Lo splendore del nulla

ALAIN RESNAIS, 3/6/1922 - 1/3/2014

Coincidenza, proprio la settimana scorsa ho mostrato a mia figlia Smoking, No Smoking e Parole, parole, parole… (intraducibile il titolo francese On connaît la chanson, anche se si sarebbe potuto azzardare un "Questa poi la conosco pur troppo").
Ritrovo un articolo che scrissi anni fa per un giornale. Uscì lievemente accorciato. Una retrospettiva e la pubblicazione di una sceneggiatura per un film incompiuto servivano da esili pretesti.
Altra coincidenza, fu in qualche modo questo articolo che mi convinse ad aprire il blog.


Hiroshima mon amour inizia con due corpi allacciati: un viluppo inestricabile di braccia nude, poi coperte di sabbia, poi carbonizzate dalle radiazioni. Lui, giapponese: “Non hai visto niente, a Hiroshima. Niente”. Lei, francese: “Ho visto tutto. Tutto”. Era il 1959, anno cruciale della storia del cinema, ammesso che il cinema abbia una storia. “Tutto” e “niente” sono pronomi di Marguerite Duras; ad Alain Resnais spetta l’onere del verbo “vedere”, ammesso che qualcosa si possa ancora guardare, tra queste immagini d’amore e d’orrore: “Guardare bene è una cosa che si impara” dirà ancora Lei. Resnais ha trentasette anni, e Hiroshima è il suo primo lungometraggio. Ma era dal 1947 che realizzava cortometraggi, e il più celebre di essi, Notte e nebbia (1955), già fissava la cinepresa sul luogo inguardabile per essenza, ossia Auschwitz.

§ Record dell'esercizio:

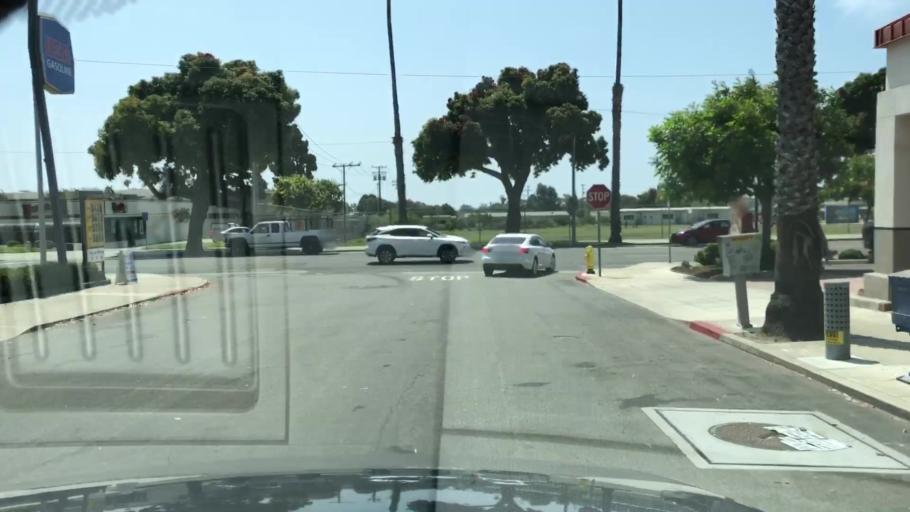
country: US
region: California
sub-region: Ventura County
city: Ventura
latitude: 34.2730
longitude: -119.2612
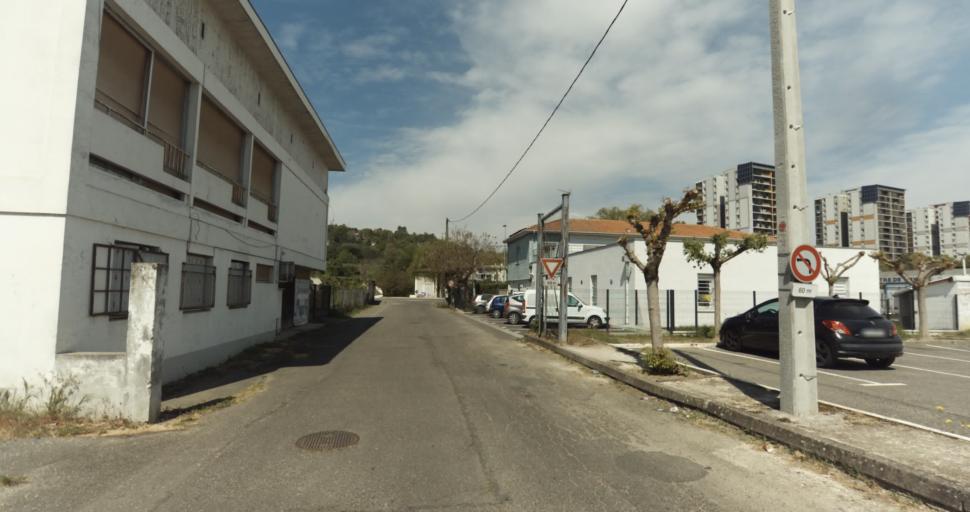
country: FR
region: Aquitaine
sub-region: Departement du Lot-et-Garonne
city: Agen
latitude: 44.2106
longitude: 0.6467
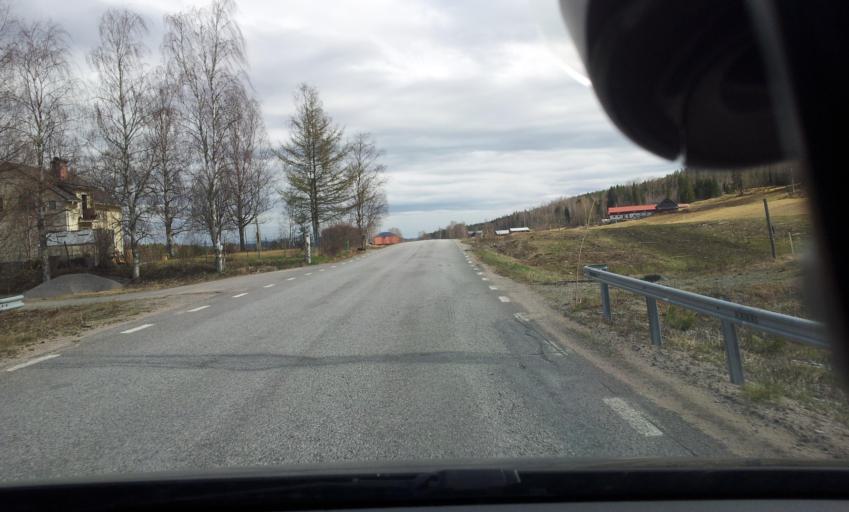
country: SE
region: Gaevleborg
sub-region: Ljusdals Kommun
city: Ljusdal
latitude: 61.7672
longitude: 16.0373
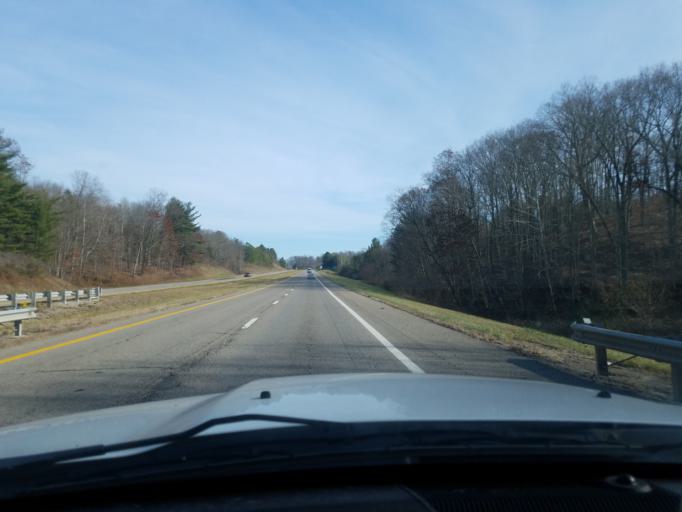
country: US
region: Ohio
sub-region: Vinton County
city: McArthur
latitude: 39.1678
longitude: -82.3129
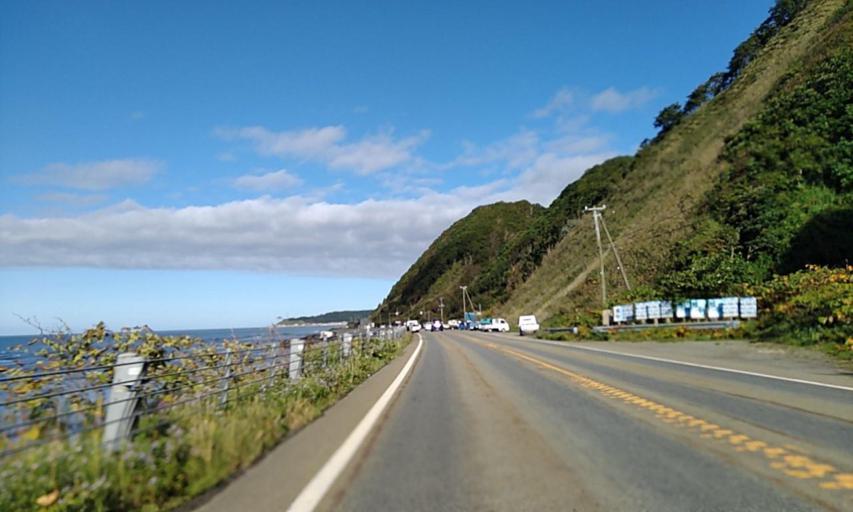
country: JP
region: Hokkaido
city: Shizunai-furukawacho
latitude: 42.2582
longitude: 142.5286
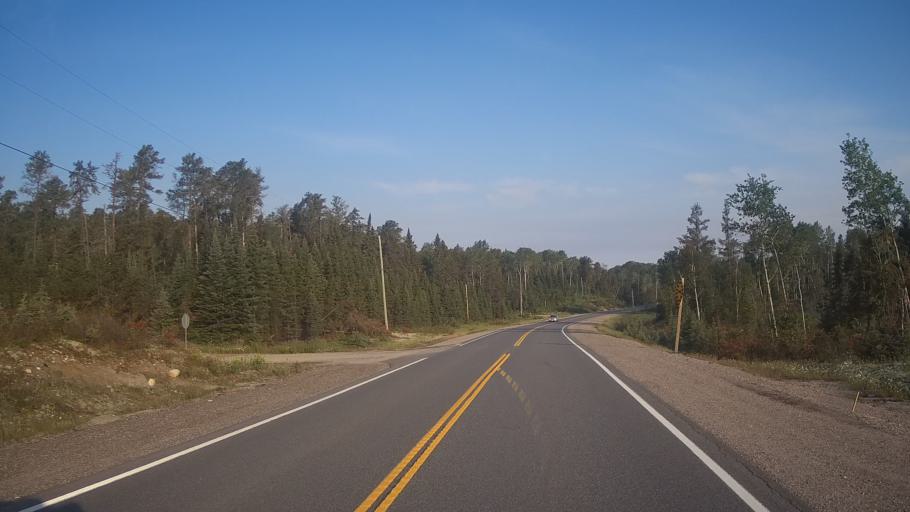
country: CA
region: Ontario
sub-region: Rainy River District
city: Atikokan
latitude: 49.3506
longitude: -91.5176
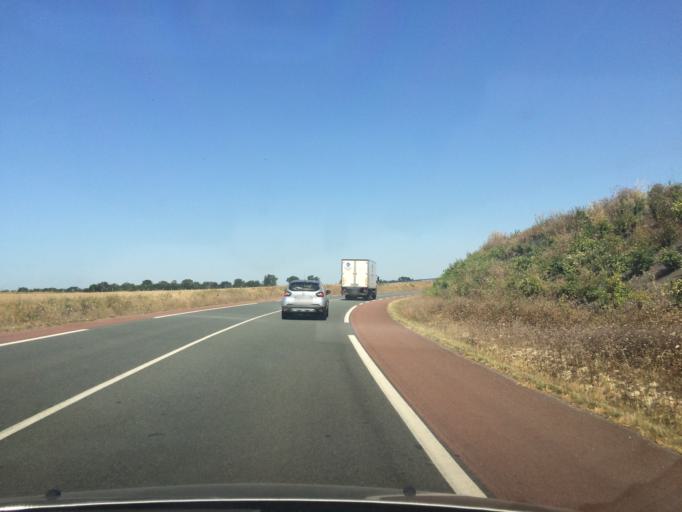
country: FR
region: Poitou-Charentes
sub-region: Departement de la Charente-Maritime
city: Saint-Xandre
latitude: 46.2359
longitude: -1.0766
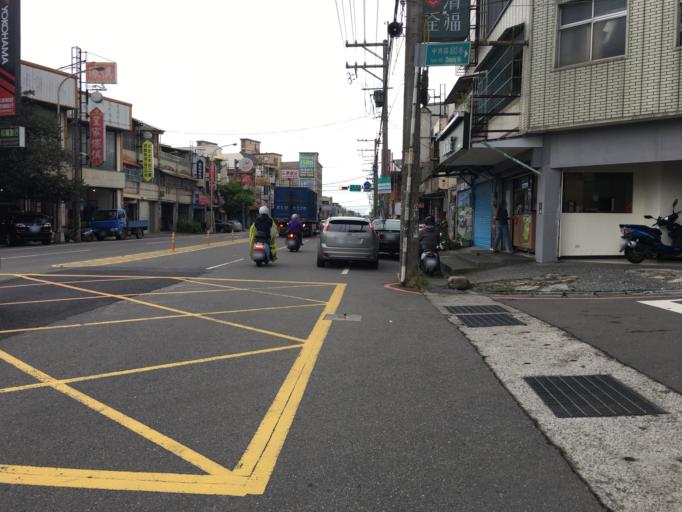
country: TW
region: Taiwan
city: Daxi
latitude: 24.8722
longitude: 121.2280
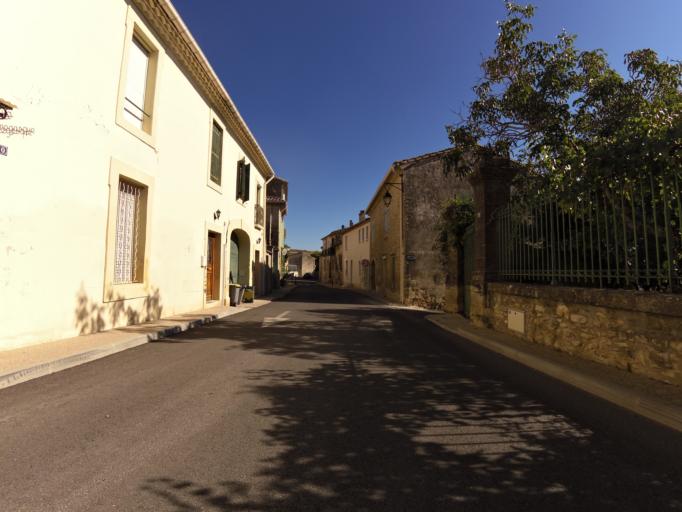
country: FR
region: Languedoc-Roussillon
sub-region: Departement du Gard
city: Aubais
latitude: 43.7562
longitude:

§ Obiettivi:
1 > Trascrivi tali e quali le righe dei record che vanno da quella con "country: SE" fino a quella con "sub-region: Departement de", comprese tutte e due, e lascia fuori le immagini.
2 > Prosegui il testo su Alain Resnais partendo dopo l'ultima frase riportata.

§ Risposte per compito:
1 >
country: SE
region: Gaevleborg
sub-region: Ljusdals Kommun
city: Ljusdal
latitude: 61.7672
longitude: 16.0373
country: US
region: Ohio
sub-region: Vinton County
city: McArthur
latitude: 39.1678
longitude: -82.3129
country: JP
region: Hokkaido
city: Shizunai-furukawacho
latitude: 42.2582
longitude: 142.5286
country: CA
region: Ontario
sub-region: Rainy River District
city: Atikokan
latitude: 49.3506
longitude: -91.5176
country: FR
region: Poitou-Charentes
sub-region: Departement de la Charente-Maritime

2 >
Dal 16 gennaio al 3 marzo il Centro Pompidou ospita la prima retrospettiva integrale della sua opera a cura di François Thomas, mentre le edizioni Capricci pubblicano finalmente la sceneggiatura di Frédéric de Towarnicki Les Aventures de Harry Dickson: un progetto che Resnais tentò invano di realizzare nel corso degli anni Sessanta e che secondo Henri Langlois “avrebbe potuto cambiare il destino del cinema francese”.
Dopo gli omaggi a Scorsese, a Godard, a Erice e Kiarostami, la retrospettiva si inscrive in una sempre più vivace politica cinematografica del centro culturale parigino. Come e cosa ha imparato a guardare Resnais, in sedici film (quasi tutti restaurati) e una ventina di rarissimi e preziosi corti e documentari, tra cui le Visites d’atelier (1947) dei pittori Hans Hartung e Óscar Domínguez, il Van Gogh (1948) raccontato esclusivamente attraverso i quadri (in bianco e nero!), un Gershwin (1992) o l’esilarante Chant du styrène (1958) sul plastificio Péchiney, con testo di Raymond Queneau tradotto da Calvino: “Dimmi, petrolio, è vero che provieni dai pesci? / È da buie foreste, carbone, che tu esci? / È il plancton la matrice dei nostri idrocarburi? / Questioni controverse... Natali arcani e oscuri... / Comunque è sempre in fumo che la storia finisce”.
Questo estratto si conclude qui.